------ Text block ------
What I use now- A 1986 Yamaha RX 100. I am extremely comfortable with the bike and have no intention of selling it. It was a bike which came to our family when I started attending school for the first time. I like this bike to the core.

Why a new bike- Ever Since I left the merchant navy 6 months back I have to travel around 18 Km to Kakkanad from Thevara, my place of residence as part of my business. I am too lazy to take my car out so has been using the RX on most days. Since I usually travel after dusk, the bike's headlight has been a big issue. I have done all sort of mods but once I shift to top gear, it's almost pitch black. I need a bike with better lighting.
------ Source data ------
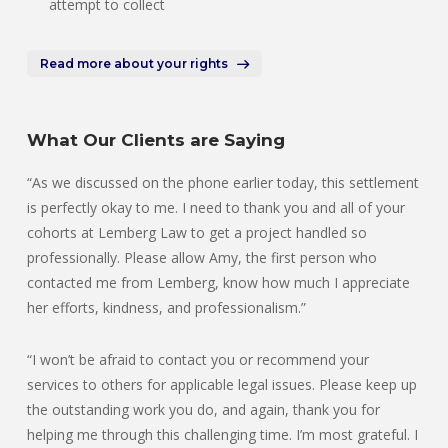
attempt to collect
Read more about your rights
What Our Clients are Saying
“As we discussed on the phone earlier today, this settlement
is perfectly okay to me. I need to thank you and all of your
cohorts at Lemberg Law to get a project handled so
professionally. Please allow Amy, the first person who
contacted me from Lemberg, know how much I appreciate
her efforts, kindness, and professionalism.”
“I won’t be afraid to contact you or recommend your
services to others for applicable legal issues. Please keep up
the outstanding work you do, and again, thank you for
helping me through this challenging time. I’m most grateful. I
------
▸ **Problem to work on**
Reproduce the full text about the Yamaha RX 100 and the need for a new bike, word for word.

▸ **Output of the task**
What I use now- A 1986 Yamaha RX 100. I am extremely comfortable with the bike and have no intention of selling it. It was a bike which came to our family when I started attending school for the first time. I like this bike to the core.

Why a new bike- Ever Since I left the merchant navy 6 months back I have to travel around 18 Km to Kakkanad from Thevara, my place of residence as part of my business. I am too lazy to take my car out so has been using the RX on most days. Since I usually travel after dusk, the bike's headlight has been a big issue. I have done all sort of mods but once I shift to top gear, it's almost pitch black. I need a bike with better lighting.